• What you need to do:
(a) Answer these questions from the passage on foreign direct investment:
(i) What forms of FDI entry does it list?
(ii) Which side of FDI transactions does it say research focused on investors' motives is strangely silent about?
(iii) What are the two assumptions on which it says investor-centered research rests?
(b) Can you write the next part of the passage on foreign direct investment, picking up after its final sentence?

• Extracted text:
____

Existing studies of FDI transactions at the firm level focus on why and how firms decide to undertake direct investments abroad. Research suggests that firms, as profit-maximizing agents, are motivated to exploit their own advantages, such as access to patented technology, specific management or marketing skills, or ownership of brand names, and to exploit institutional and productive factors of the target setting (Hymer 1976; Vernon 1971; Stopford and Wells 1972; Dunning 1981, 1995; Wheeler and Moody 1992). Minimization of transaction costs, or strategic behavior aimed at maximization of profits, guides firms’ choices about the form of internationalization (direct investment abroad, trade, or licensing) and the form of FDI entry, such as greenfield investment, joint ventures, or mergers and acquisitions (Williamson 1975, 1985; Buckley and Casson 1976; Hennart 1982; Vernon 1983; Vickers 1985; Anderson and Gatignon 1986; Hill, Hwang, and Kim 1990; Oxley 1997; Sun 1999). Enhancement of learning and technological capabilities may also be important goals (Kogut 1988; Kogut and Chang 1991; Kogut and Zander 1993).

Focusing on the motives of foreign investors, this research is strangely silent about the host side of FDI transactions. What happens when foreign direct investment efforts, identified as cost-efficient and profitable by investors who attempt them, are resisted by host firms or the host country’s government?

Sociology of Foreign Direct Investment

Research that emphasizes the potential profitability of investment locations and minimization of transaction costs as key determinants of FDI rests on two assumptions. First, such analyses are investor-centered and either ignore the role of the hosts or treat them as passive receivers of investment. Second, this research adopts the instrumentalist view of economic life, assuming that economic processes are largely asocial and that economic outcomes are a straightforward result of instrumentally rational calculation of risk and return, and efficiency.

____

Collected data entries:

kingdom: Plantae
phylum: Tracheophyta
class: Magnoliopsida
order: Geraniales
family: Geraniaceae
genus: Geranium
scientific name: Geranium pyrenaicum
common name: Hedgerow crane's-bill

____

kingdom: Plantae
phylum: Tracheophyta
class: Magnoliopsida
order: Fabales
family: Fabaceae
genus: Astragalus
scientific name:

____

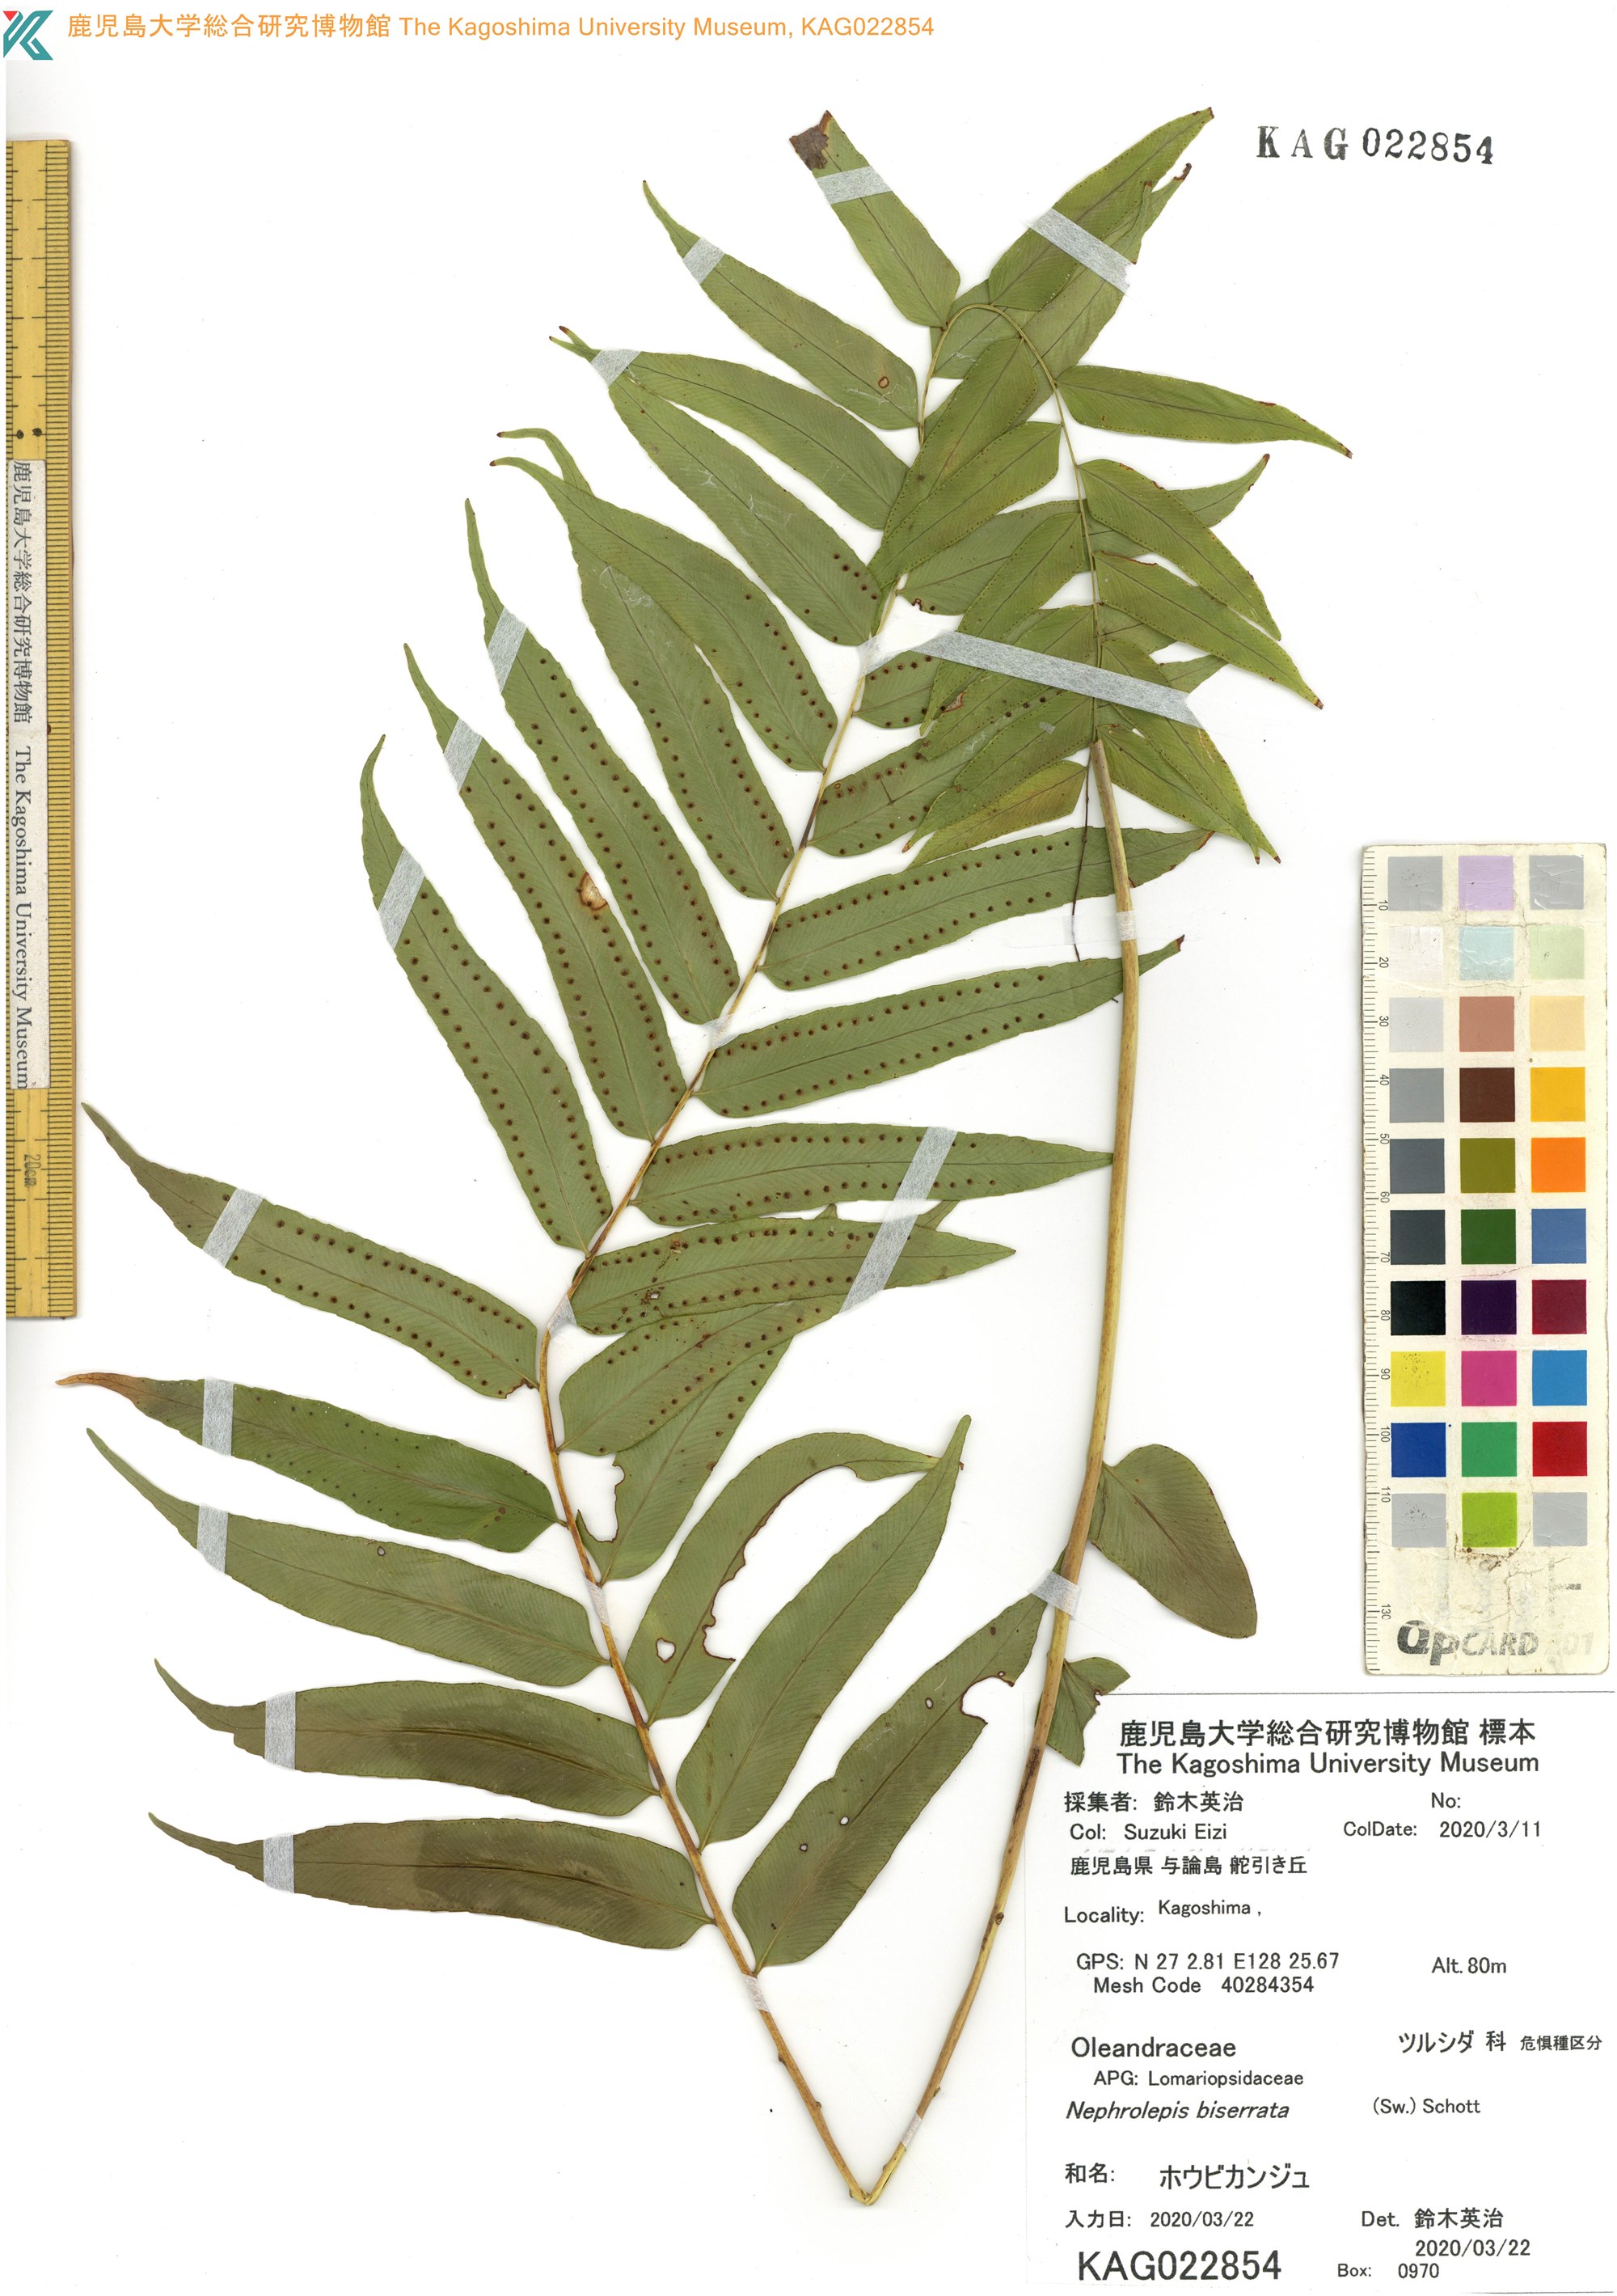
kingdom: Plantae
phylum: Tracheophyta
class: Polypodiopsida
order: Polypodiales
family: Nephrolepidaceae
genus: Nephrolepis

____

• Answers to each task:
(a)
(i) Greenfield investment, joint ventures, and mergers and acquisitions.
(ii) The host side.
(iii) First, such analyses are investor-centered and either ignore the role of the hosts or treat them as passive receivers of investment. Second, they adopt the instrumentalist view of economic life, assuming that economic processes are largely asocial and that economic outcomes are a straightforward result of instrumentally rational calculation of risk and return, and efficiency.

(b)
Instead of treating hosts as passive recipients of foreign investment and investors as efficiency maximizers, I adopt a social-constructivist perspective and conceptualize and empirically analyze FDI as a relational, socially constituted process. Why relational? By definition, investment flows from an origin (investor) to a destination (host). Thus, FDI results from a relation between two parties to an economic exchange. Consequently, the causes of FDI must likewise be traced to the actions of both investors and hosts and the relations between them. In doing so, we can examine how not only Western foreign investors but also hosts on the periphery importantly influence the FDI process by making it a site for the assertion of local interests and possible resistance to globalization (cf. Guillén 2001a, 2001b, 2002a).

Why social? Because FDI involves actors who are oriented to each other in their behavior, attribute meaning to economic exchanges, are influenced by power dynamics, and rely on networks and institutions to practically navigate economic interactions. Social structures, distributions of power, and cultural understandings constitute any economic action, and FDI is no exception. In fact, some exemplary studies that pay attention to the role of social forces have found that national culture influences the mode of foreign entry (Kogut and Singh 1988), that investors embedded in interorganizational networks imitate behavior of their peers (Delios and Henisz 2000; Henisz and Delios 2001; Guillén 2002a, 2002b), and that institutional distributions of power structure the frequency of hostile takeovers as an FDI strategy (Schneper and Guillén 2004). I build on these studies to bring to the fore the social foundations of cross-border investments. I expect that the variability in FDI across countries and across organizational cases in transforming Central and Eastern Europe will have more to do with institutions, social networks, politics, and culture than objective risk-and-return indicators.

To test the explanatory power of this argument, I empirically examine in this book the following questions about the determinants of FDI at three different levels of analysis:

  1. What accounts for the differences in country-level FDI trajectories since 1989? In particular, how do postsocialist states, international and regional organizations, such as the IMF and the EU, and domestic nationalist discourse influence the creation of FDI markets?
  2. What explains the cross-sectional variation in national FDI flows? In particular, what is the significance of political, economic, and cultural relations between investor and host countries for determining which countries are more or less integrated into transnational capital flows?
  3. What determines the realization of foreign investment attempts at the firm level? In particular, what is the role of institutions, social networks, power struggles within firms, and cultural understandings of economic partners, strategies and goals, in shaping the practice of FDI transactions in conditions of high uncertainty?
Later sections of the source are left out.